Let be $X$ a normed space and thus we prove that if $x_0\in\overset{\circ}Y\subseteq X$ then for any $\vec v\in X$ such that $\lVert\vec v\lVert=1$ the set
$$
V:=\{h\in\Bbb R:(x_0+h\vec v)\in\overset{\circ}Y\}
$$
is a not empty open set that has $0$ as a cluster point. So first of all we observe that if $x_0\in\overset{\circ}Y$ then $0\in V$ and thus it is not empty. Anyway if $x_0\in\overset{\circ}Y$ then there exists $\delta>0$ such that $B(x_0,\delta)\subseteq\overset{\circ} Y$ and thus $(x_0+h\vec v)\in \overset{\circ}Y$ for any $h\in(-\delta,\delta)$ so that $0$ is a cluster point of $V$. Then if $(x_0+h\vec v)\in\overset{\circ}Y$ there exists $\delta>0$ such that $B(x_0+h\vec v,\delta)\subseteq\overset{\circ}Y$ and thus $(x_0+t\vec v)\in\overset{\circ}Y$ for any $t\in(h-\delta,h+\delta)$ so that $(h-\delta,h+\delta)\subseteq V$ and thus this it is open.
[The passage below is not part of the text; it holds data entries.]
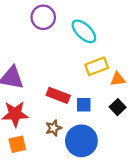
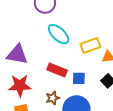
cyan ellipse: (84, 31) -> (59, 34), moved

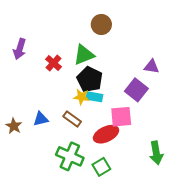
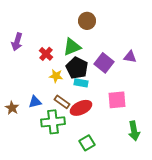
purple square: (136, 90) -> (104, 63), moved
yellow star: (81, 97) -> (56, 76), moved
pink square: (121, 117) -> (117, 100), moved
red ellipse: (106, 134) -> (81, 108), moved
green cross: (70, 156) -> (53, 122), moved, turned -30

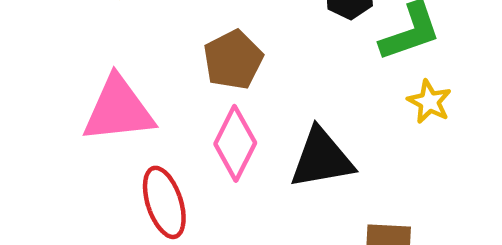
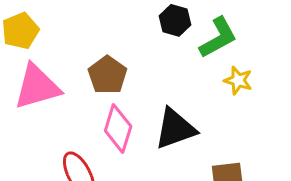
pink triangle: (118, 110) -> (37, 87), moved

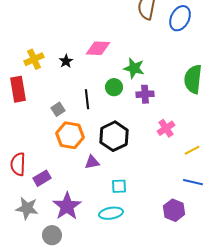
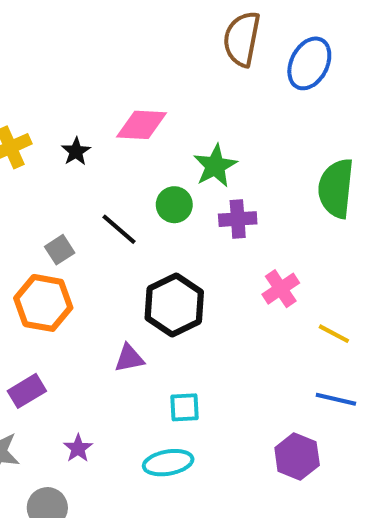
green star: (134, 68) -> (215, 166), turned 30
black line: (87, 99) -> (119, 229), turned -42
orange hexagon: (70, 135) -> (43, 303), moved
yellow line: (192, 150) -> (334, 334), turned 56
purple star: (67, 206) -> (78, 448), size x0.5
Now if $\overset{\circ}Y$ is not empty and so that for any $x_0\in\overset{\circ}Y$ there exists $\delta>0$ such that $B(x_0,\delta)\subseteq\overset{\circ}Y$ then $V\neq\emptyset$ for any $\vec v\in V$ such that $\lVert\vec v\lVert=1$ (indeed an open ball is a convex set) and so there exist at least a net in $V$ converging to $0$ so that if $f:Y\rightarrow\Bbb R^n$ is a function then the limit
$$
\lim_{h\rightarrow 0}\frac{f(x_0+h\vec v)-f(x)}h
$$
is well defined and we call it the deriviative of $f$ in the direction $\vec v$. Anyway if $x_0\notin\overset{\circ}Y$ it could happen that one of the limits
$$
\lim_{h\rightarrow 0^+}\frac{f(x_0+h\vec v)-f(x)}h\,\,\,\,\,\,\,\,\,\,\,\,\,\,\,\,\,\,\,\,\,\,\,\,\,\lim_{h\rightarrow 0^-}\frac{f(x_0+h\vec v)-f(x)}h
$$
could be defined and we can think to exted the notion of directional derivative: e.g. the upper half space $H^k:=\{x\in\Bbb R^k:x_k\ge0\}$ is closed and if $x_0\in\partial H^k=\{x\in\Bbb R^k:x_k=0\}$ the limit
$$
\lim_{h\rightarrow 0^+}\frac{f(x_0+h\vec e_k)-f(x)}h
$$
is well defined for any function $f$ whose domain is the upper half space. So I ask if $x_0$ is a cluster point of $\overset{\circ}Y$ $\Biggl($and thus $x_0\in\overline{\overset{\circ\,}Y}\Biggl)$ then at least for one $\vec v\in X$ such that $\lVert\vec v\lVert=1$ the set $V$ as above defined is a not empty open set that has $0$ as cluster point so that it is possible to exted the notion of directional derivative in the clousure of an open set. So could someone help me, please?
About the definition of directional derivative in the clousure of an open set
calculusderivativesgeneral-topologynormed-spacesvector analysis
Best Answer
It is not true that $V$ will always be non-empty.
We should note that the vector $\vec{v}$ was chosen first, then $V$ is a subset of the real numbers such that $x_0+\vec{v}V \subset \mathring{Y}$. It is a linear crossection of a particular direction of $Y$, particularly in the direction of $\vec{v}$.
To construct a counterexample for any $\vec{v}$ consider the set of points in $\mathbb{R}^2$ satisfying $$(x, y) \in \mathring{Y} \iff x>0 \wedge 0<y<x^2.$$ (Convince yourself that this is an open set.)
The limit point we will consider is $(0, 0)$. Take any vector $\vec{v}$. The set $V$ is either empty or a half infinite open interval that does not contain $0$. It is clear that $0$ is not a cluster point of any $V$.